Ciento dieciseis manzanas (trece cuadras de largo por nueve de ancho) pobladas por casas chatas y sin valor arquitectónico, componían la ciudad de San Juan en la época de Benavides.
Frente a la plaza se alzaba el edificio más importante: la catedral, coronada por sus dos torres y comenzada en 1712 por los padres jesuitas.
Sobre la calle del Cabido (actual General Acha), también frente a la plaza mayor, estaba el Cabildo.

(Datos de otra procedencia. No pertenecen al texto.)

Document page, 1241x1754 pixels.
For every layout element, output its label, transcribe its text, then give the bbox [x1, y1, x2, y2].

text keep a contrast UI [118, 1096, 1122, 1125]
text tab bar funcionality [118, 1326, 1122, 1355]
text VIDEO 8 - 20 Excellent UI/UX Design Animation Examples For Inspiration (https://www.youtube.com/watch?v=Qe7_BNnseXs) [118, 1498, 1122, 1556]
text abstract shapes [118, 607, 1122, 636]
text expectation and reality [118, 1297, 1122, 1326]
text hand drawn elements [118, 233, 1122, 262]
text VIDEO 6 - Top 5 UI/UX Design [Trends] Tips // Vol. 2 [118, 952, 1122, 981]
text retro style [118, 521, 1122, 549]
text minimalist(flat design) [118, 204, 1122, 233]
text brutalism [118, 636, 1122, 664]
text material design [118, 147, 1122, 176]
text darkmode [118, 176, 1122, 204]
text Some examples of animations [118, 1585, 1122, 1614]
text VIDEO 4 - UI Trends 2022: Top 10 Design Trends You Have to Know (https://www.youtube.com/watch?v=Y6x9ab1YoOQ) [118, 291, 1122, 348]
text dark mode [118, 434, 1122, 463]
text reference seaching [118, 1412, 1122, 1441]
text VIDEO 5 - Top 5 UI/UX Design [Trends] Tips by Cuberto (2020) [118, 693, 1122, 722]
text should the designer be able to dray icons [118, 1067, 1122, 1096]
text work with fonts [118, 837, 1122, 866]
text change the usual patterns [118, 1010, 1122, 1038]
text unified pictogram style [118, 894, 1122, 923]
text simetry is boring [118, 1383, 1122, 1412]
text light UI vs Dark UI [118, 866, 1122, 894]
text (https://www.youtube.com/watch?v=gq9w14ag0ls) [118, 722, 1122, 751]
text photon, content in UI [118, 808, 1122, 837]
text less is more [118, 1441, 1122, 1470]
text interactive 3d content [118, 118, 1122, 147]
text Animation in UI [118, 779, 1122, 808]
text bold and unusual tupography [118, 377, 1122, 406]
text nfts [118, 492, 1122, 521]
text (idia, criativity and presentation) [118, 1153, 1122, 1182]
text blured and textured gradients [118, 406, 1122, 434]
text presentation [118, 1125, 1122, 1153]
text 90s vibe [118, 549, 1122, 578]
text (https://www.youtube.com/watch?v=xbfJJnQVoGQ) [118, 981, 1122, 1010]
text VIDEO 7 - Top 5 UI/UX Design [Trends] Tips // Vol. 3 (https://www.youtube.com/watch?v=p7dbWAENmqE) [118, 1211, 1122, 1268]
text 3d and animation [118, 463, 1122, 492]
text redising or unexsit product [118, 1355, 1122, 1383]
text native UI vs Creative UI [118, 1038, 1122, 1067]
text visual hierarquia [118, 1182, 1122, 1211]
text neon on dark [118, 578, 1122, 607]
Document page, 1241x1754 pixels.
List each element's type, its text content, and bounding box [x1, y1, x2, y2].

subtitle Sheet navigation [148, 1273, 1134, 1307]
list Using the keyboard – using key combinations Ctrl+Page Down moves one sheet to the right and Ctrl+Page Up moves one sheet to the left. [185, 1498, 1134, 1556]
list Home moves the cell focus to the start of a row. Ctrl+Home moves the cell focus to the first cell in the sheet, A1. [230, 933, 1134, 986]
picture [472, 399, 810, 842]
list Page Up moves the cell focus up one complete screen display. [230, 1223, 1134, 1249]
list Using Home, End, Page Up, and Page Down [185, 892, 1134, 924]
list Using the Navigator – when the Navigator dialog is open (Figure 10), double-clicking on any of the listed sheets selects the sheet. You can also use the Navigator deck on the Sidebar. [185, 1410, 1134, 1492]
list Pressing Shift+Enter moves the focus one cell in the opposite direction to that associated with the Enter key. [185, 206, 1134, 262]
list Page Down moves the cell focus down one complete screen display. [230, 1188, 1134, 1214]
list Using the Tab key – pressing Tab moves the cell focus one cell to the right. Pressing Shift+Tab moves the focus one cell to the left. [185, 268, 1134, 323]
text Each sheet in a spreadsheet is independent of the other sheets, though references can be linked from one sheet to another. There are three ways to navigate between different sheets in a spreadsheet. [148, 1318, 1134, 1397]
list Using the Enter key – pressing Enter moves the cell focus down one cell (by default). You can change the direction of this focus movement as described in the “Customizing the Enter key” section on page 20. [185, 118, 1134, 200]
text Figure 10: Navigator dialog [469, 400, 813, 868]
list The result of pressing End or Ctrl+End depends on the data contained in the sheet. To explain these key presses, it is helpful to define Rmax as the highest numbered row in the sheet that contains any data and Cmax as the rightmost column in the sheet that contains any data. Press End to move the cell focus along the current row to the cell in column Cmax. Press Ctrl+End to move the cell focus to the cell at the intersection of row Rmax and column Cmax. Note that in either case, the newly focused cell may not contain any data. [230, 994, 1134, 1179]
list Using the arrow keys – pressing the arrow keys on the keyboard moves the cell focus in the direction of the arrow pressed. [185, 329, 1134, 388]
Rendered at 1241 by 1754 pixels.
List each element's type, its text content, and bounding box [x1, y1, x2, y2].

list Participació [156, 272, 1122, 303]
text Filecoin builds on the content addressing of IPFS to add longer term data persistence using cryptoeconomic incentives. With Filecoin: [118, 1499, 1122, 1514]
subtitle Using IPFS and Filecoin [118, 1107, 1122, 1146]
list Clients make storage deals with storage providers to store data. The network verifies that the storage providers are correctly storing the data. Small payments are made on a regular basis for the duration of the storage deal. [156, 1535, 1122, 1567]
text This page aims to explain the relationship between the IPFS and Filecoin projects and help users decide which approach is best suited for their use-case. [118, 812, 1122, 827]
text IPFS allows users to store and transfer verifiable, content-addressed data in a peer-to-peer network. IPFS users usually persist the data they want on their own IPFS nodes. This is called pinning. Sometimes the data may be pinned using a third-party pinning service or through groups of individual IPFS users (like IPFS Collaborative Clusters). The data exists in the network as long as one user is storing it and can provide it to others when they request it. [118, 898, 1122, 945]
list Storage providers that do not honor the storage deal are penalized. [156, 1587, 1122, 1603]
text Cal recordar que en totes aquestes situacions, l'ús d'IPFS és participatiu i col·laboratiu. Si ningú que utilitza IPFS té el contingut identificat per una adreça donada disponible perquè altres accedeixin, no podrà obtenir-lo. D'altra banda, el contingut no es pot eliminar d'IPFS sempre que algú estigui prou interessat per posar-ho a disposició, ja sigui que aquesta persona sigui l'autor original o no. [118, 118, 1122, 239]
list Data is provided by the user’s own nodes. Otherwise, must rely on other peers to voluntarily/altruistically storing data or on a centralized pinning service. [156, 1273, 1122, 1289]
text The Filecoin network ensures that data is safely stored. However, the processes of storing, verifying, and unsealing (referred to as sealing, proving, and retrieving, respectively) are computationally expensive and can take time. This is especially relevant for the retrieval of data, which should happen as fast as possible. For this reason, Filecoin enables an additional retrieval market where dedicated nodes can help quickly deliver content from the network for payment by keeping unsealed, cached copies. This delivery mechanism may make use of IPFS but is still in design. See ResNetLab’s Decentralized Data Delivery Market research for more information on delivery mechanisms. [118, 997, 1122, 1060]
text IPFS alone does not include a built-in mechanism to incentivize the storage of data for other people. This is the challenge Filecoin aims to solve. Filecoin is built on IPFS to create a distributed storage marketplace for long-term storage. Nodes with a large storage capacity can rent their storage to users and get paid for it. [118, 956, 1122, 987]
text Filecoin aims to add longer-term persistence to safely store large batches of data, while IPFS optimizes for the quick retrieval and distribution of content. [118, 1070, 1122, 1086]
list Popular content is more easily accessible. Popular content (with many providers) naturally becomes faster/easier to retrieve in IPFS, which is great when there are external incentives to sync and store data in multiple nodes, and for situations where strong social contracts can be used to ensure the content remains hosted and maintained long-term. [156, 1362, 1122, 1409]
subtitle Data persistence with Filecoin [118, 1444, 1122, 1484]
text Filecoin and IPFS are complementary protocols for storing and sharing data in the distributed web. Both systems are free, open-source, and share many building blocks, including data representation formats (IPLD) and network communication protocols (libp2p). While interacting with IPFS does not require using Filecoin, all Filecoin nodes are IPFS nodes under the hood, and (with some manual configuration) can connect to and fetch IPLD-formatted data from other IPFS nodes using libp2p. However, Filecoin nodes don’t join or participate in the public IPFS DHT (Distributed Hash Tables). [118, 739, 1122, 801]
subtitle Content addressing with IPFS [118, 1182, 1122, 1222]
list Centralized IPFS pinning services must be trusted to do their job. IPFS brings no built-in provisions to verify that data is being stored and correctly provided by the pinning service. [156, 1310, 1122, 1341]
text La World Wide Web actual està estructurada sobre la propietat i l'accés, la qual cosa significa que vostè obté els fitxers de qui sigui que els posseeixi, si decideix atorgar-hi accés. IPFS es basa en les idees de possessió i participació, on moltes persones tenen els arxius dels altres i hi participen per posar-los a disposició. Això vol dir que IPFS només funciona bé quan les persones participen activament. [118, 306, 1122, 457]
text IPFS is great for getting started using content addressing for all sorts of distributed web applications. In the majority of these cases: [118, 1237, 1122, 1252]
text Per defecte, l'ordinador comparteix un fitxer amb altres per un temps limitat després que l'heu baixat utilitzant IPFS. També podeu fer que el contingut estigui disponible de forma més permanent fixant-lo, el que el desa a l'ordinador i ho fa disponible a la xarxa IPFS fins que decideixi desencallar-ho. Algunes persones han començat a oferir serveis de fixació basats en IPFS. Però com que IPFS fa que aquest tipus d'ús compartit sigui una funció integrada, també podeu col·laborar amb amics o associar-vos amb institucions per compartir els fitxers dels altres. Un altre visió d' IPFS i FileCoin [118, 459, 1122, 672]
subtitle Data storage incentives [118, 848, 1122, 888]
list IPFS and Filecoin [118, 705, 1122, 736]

La casa de Benavides, sobre la actual calle Santa Fe, vereda norte, entre Acha y Mendoza, servía de Casa de Gobierno y frente a ella, en diagonal, ocupando la manzana delimitada por las calles Santa Fe, Córdoba, General Acha y Tucumán, estaba el cuartel de San Clemente.
Todas las calles eran de tierra, no había casi árboles ni acequias y eran muy angostas (12 metros de ancho de pared a pared) y sin veredas.
Al llegar la noche, las calles sin iluminación se transformaban en verdaderas “bocas de lobo”.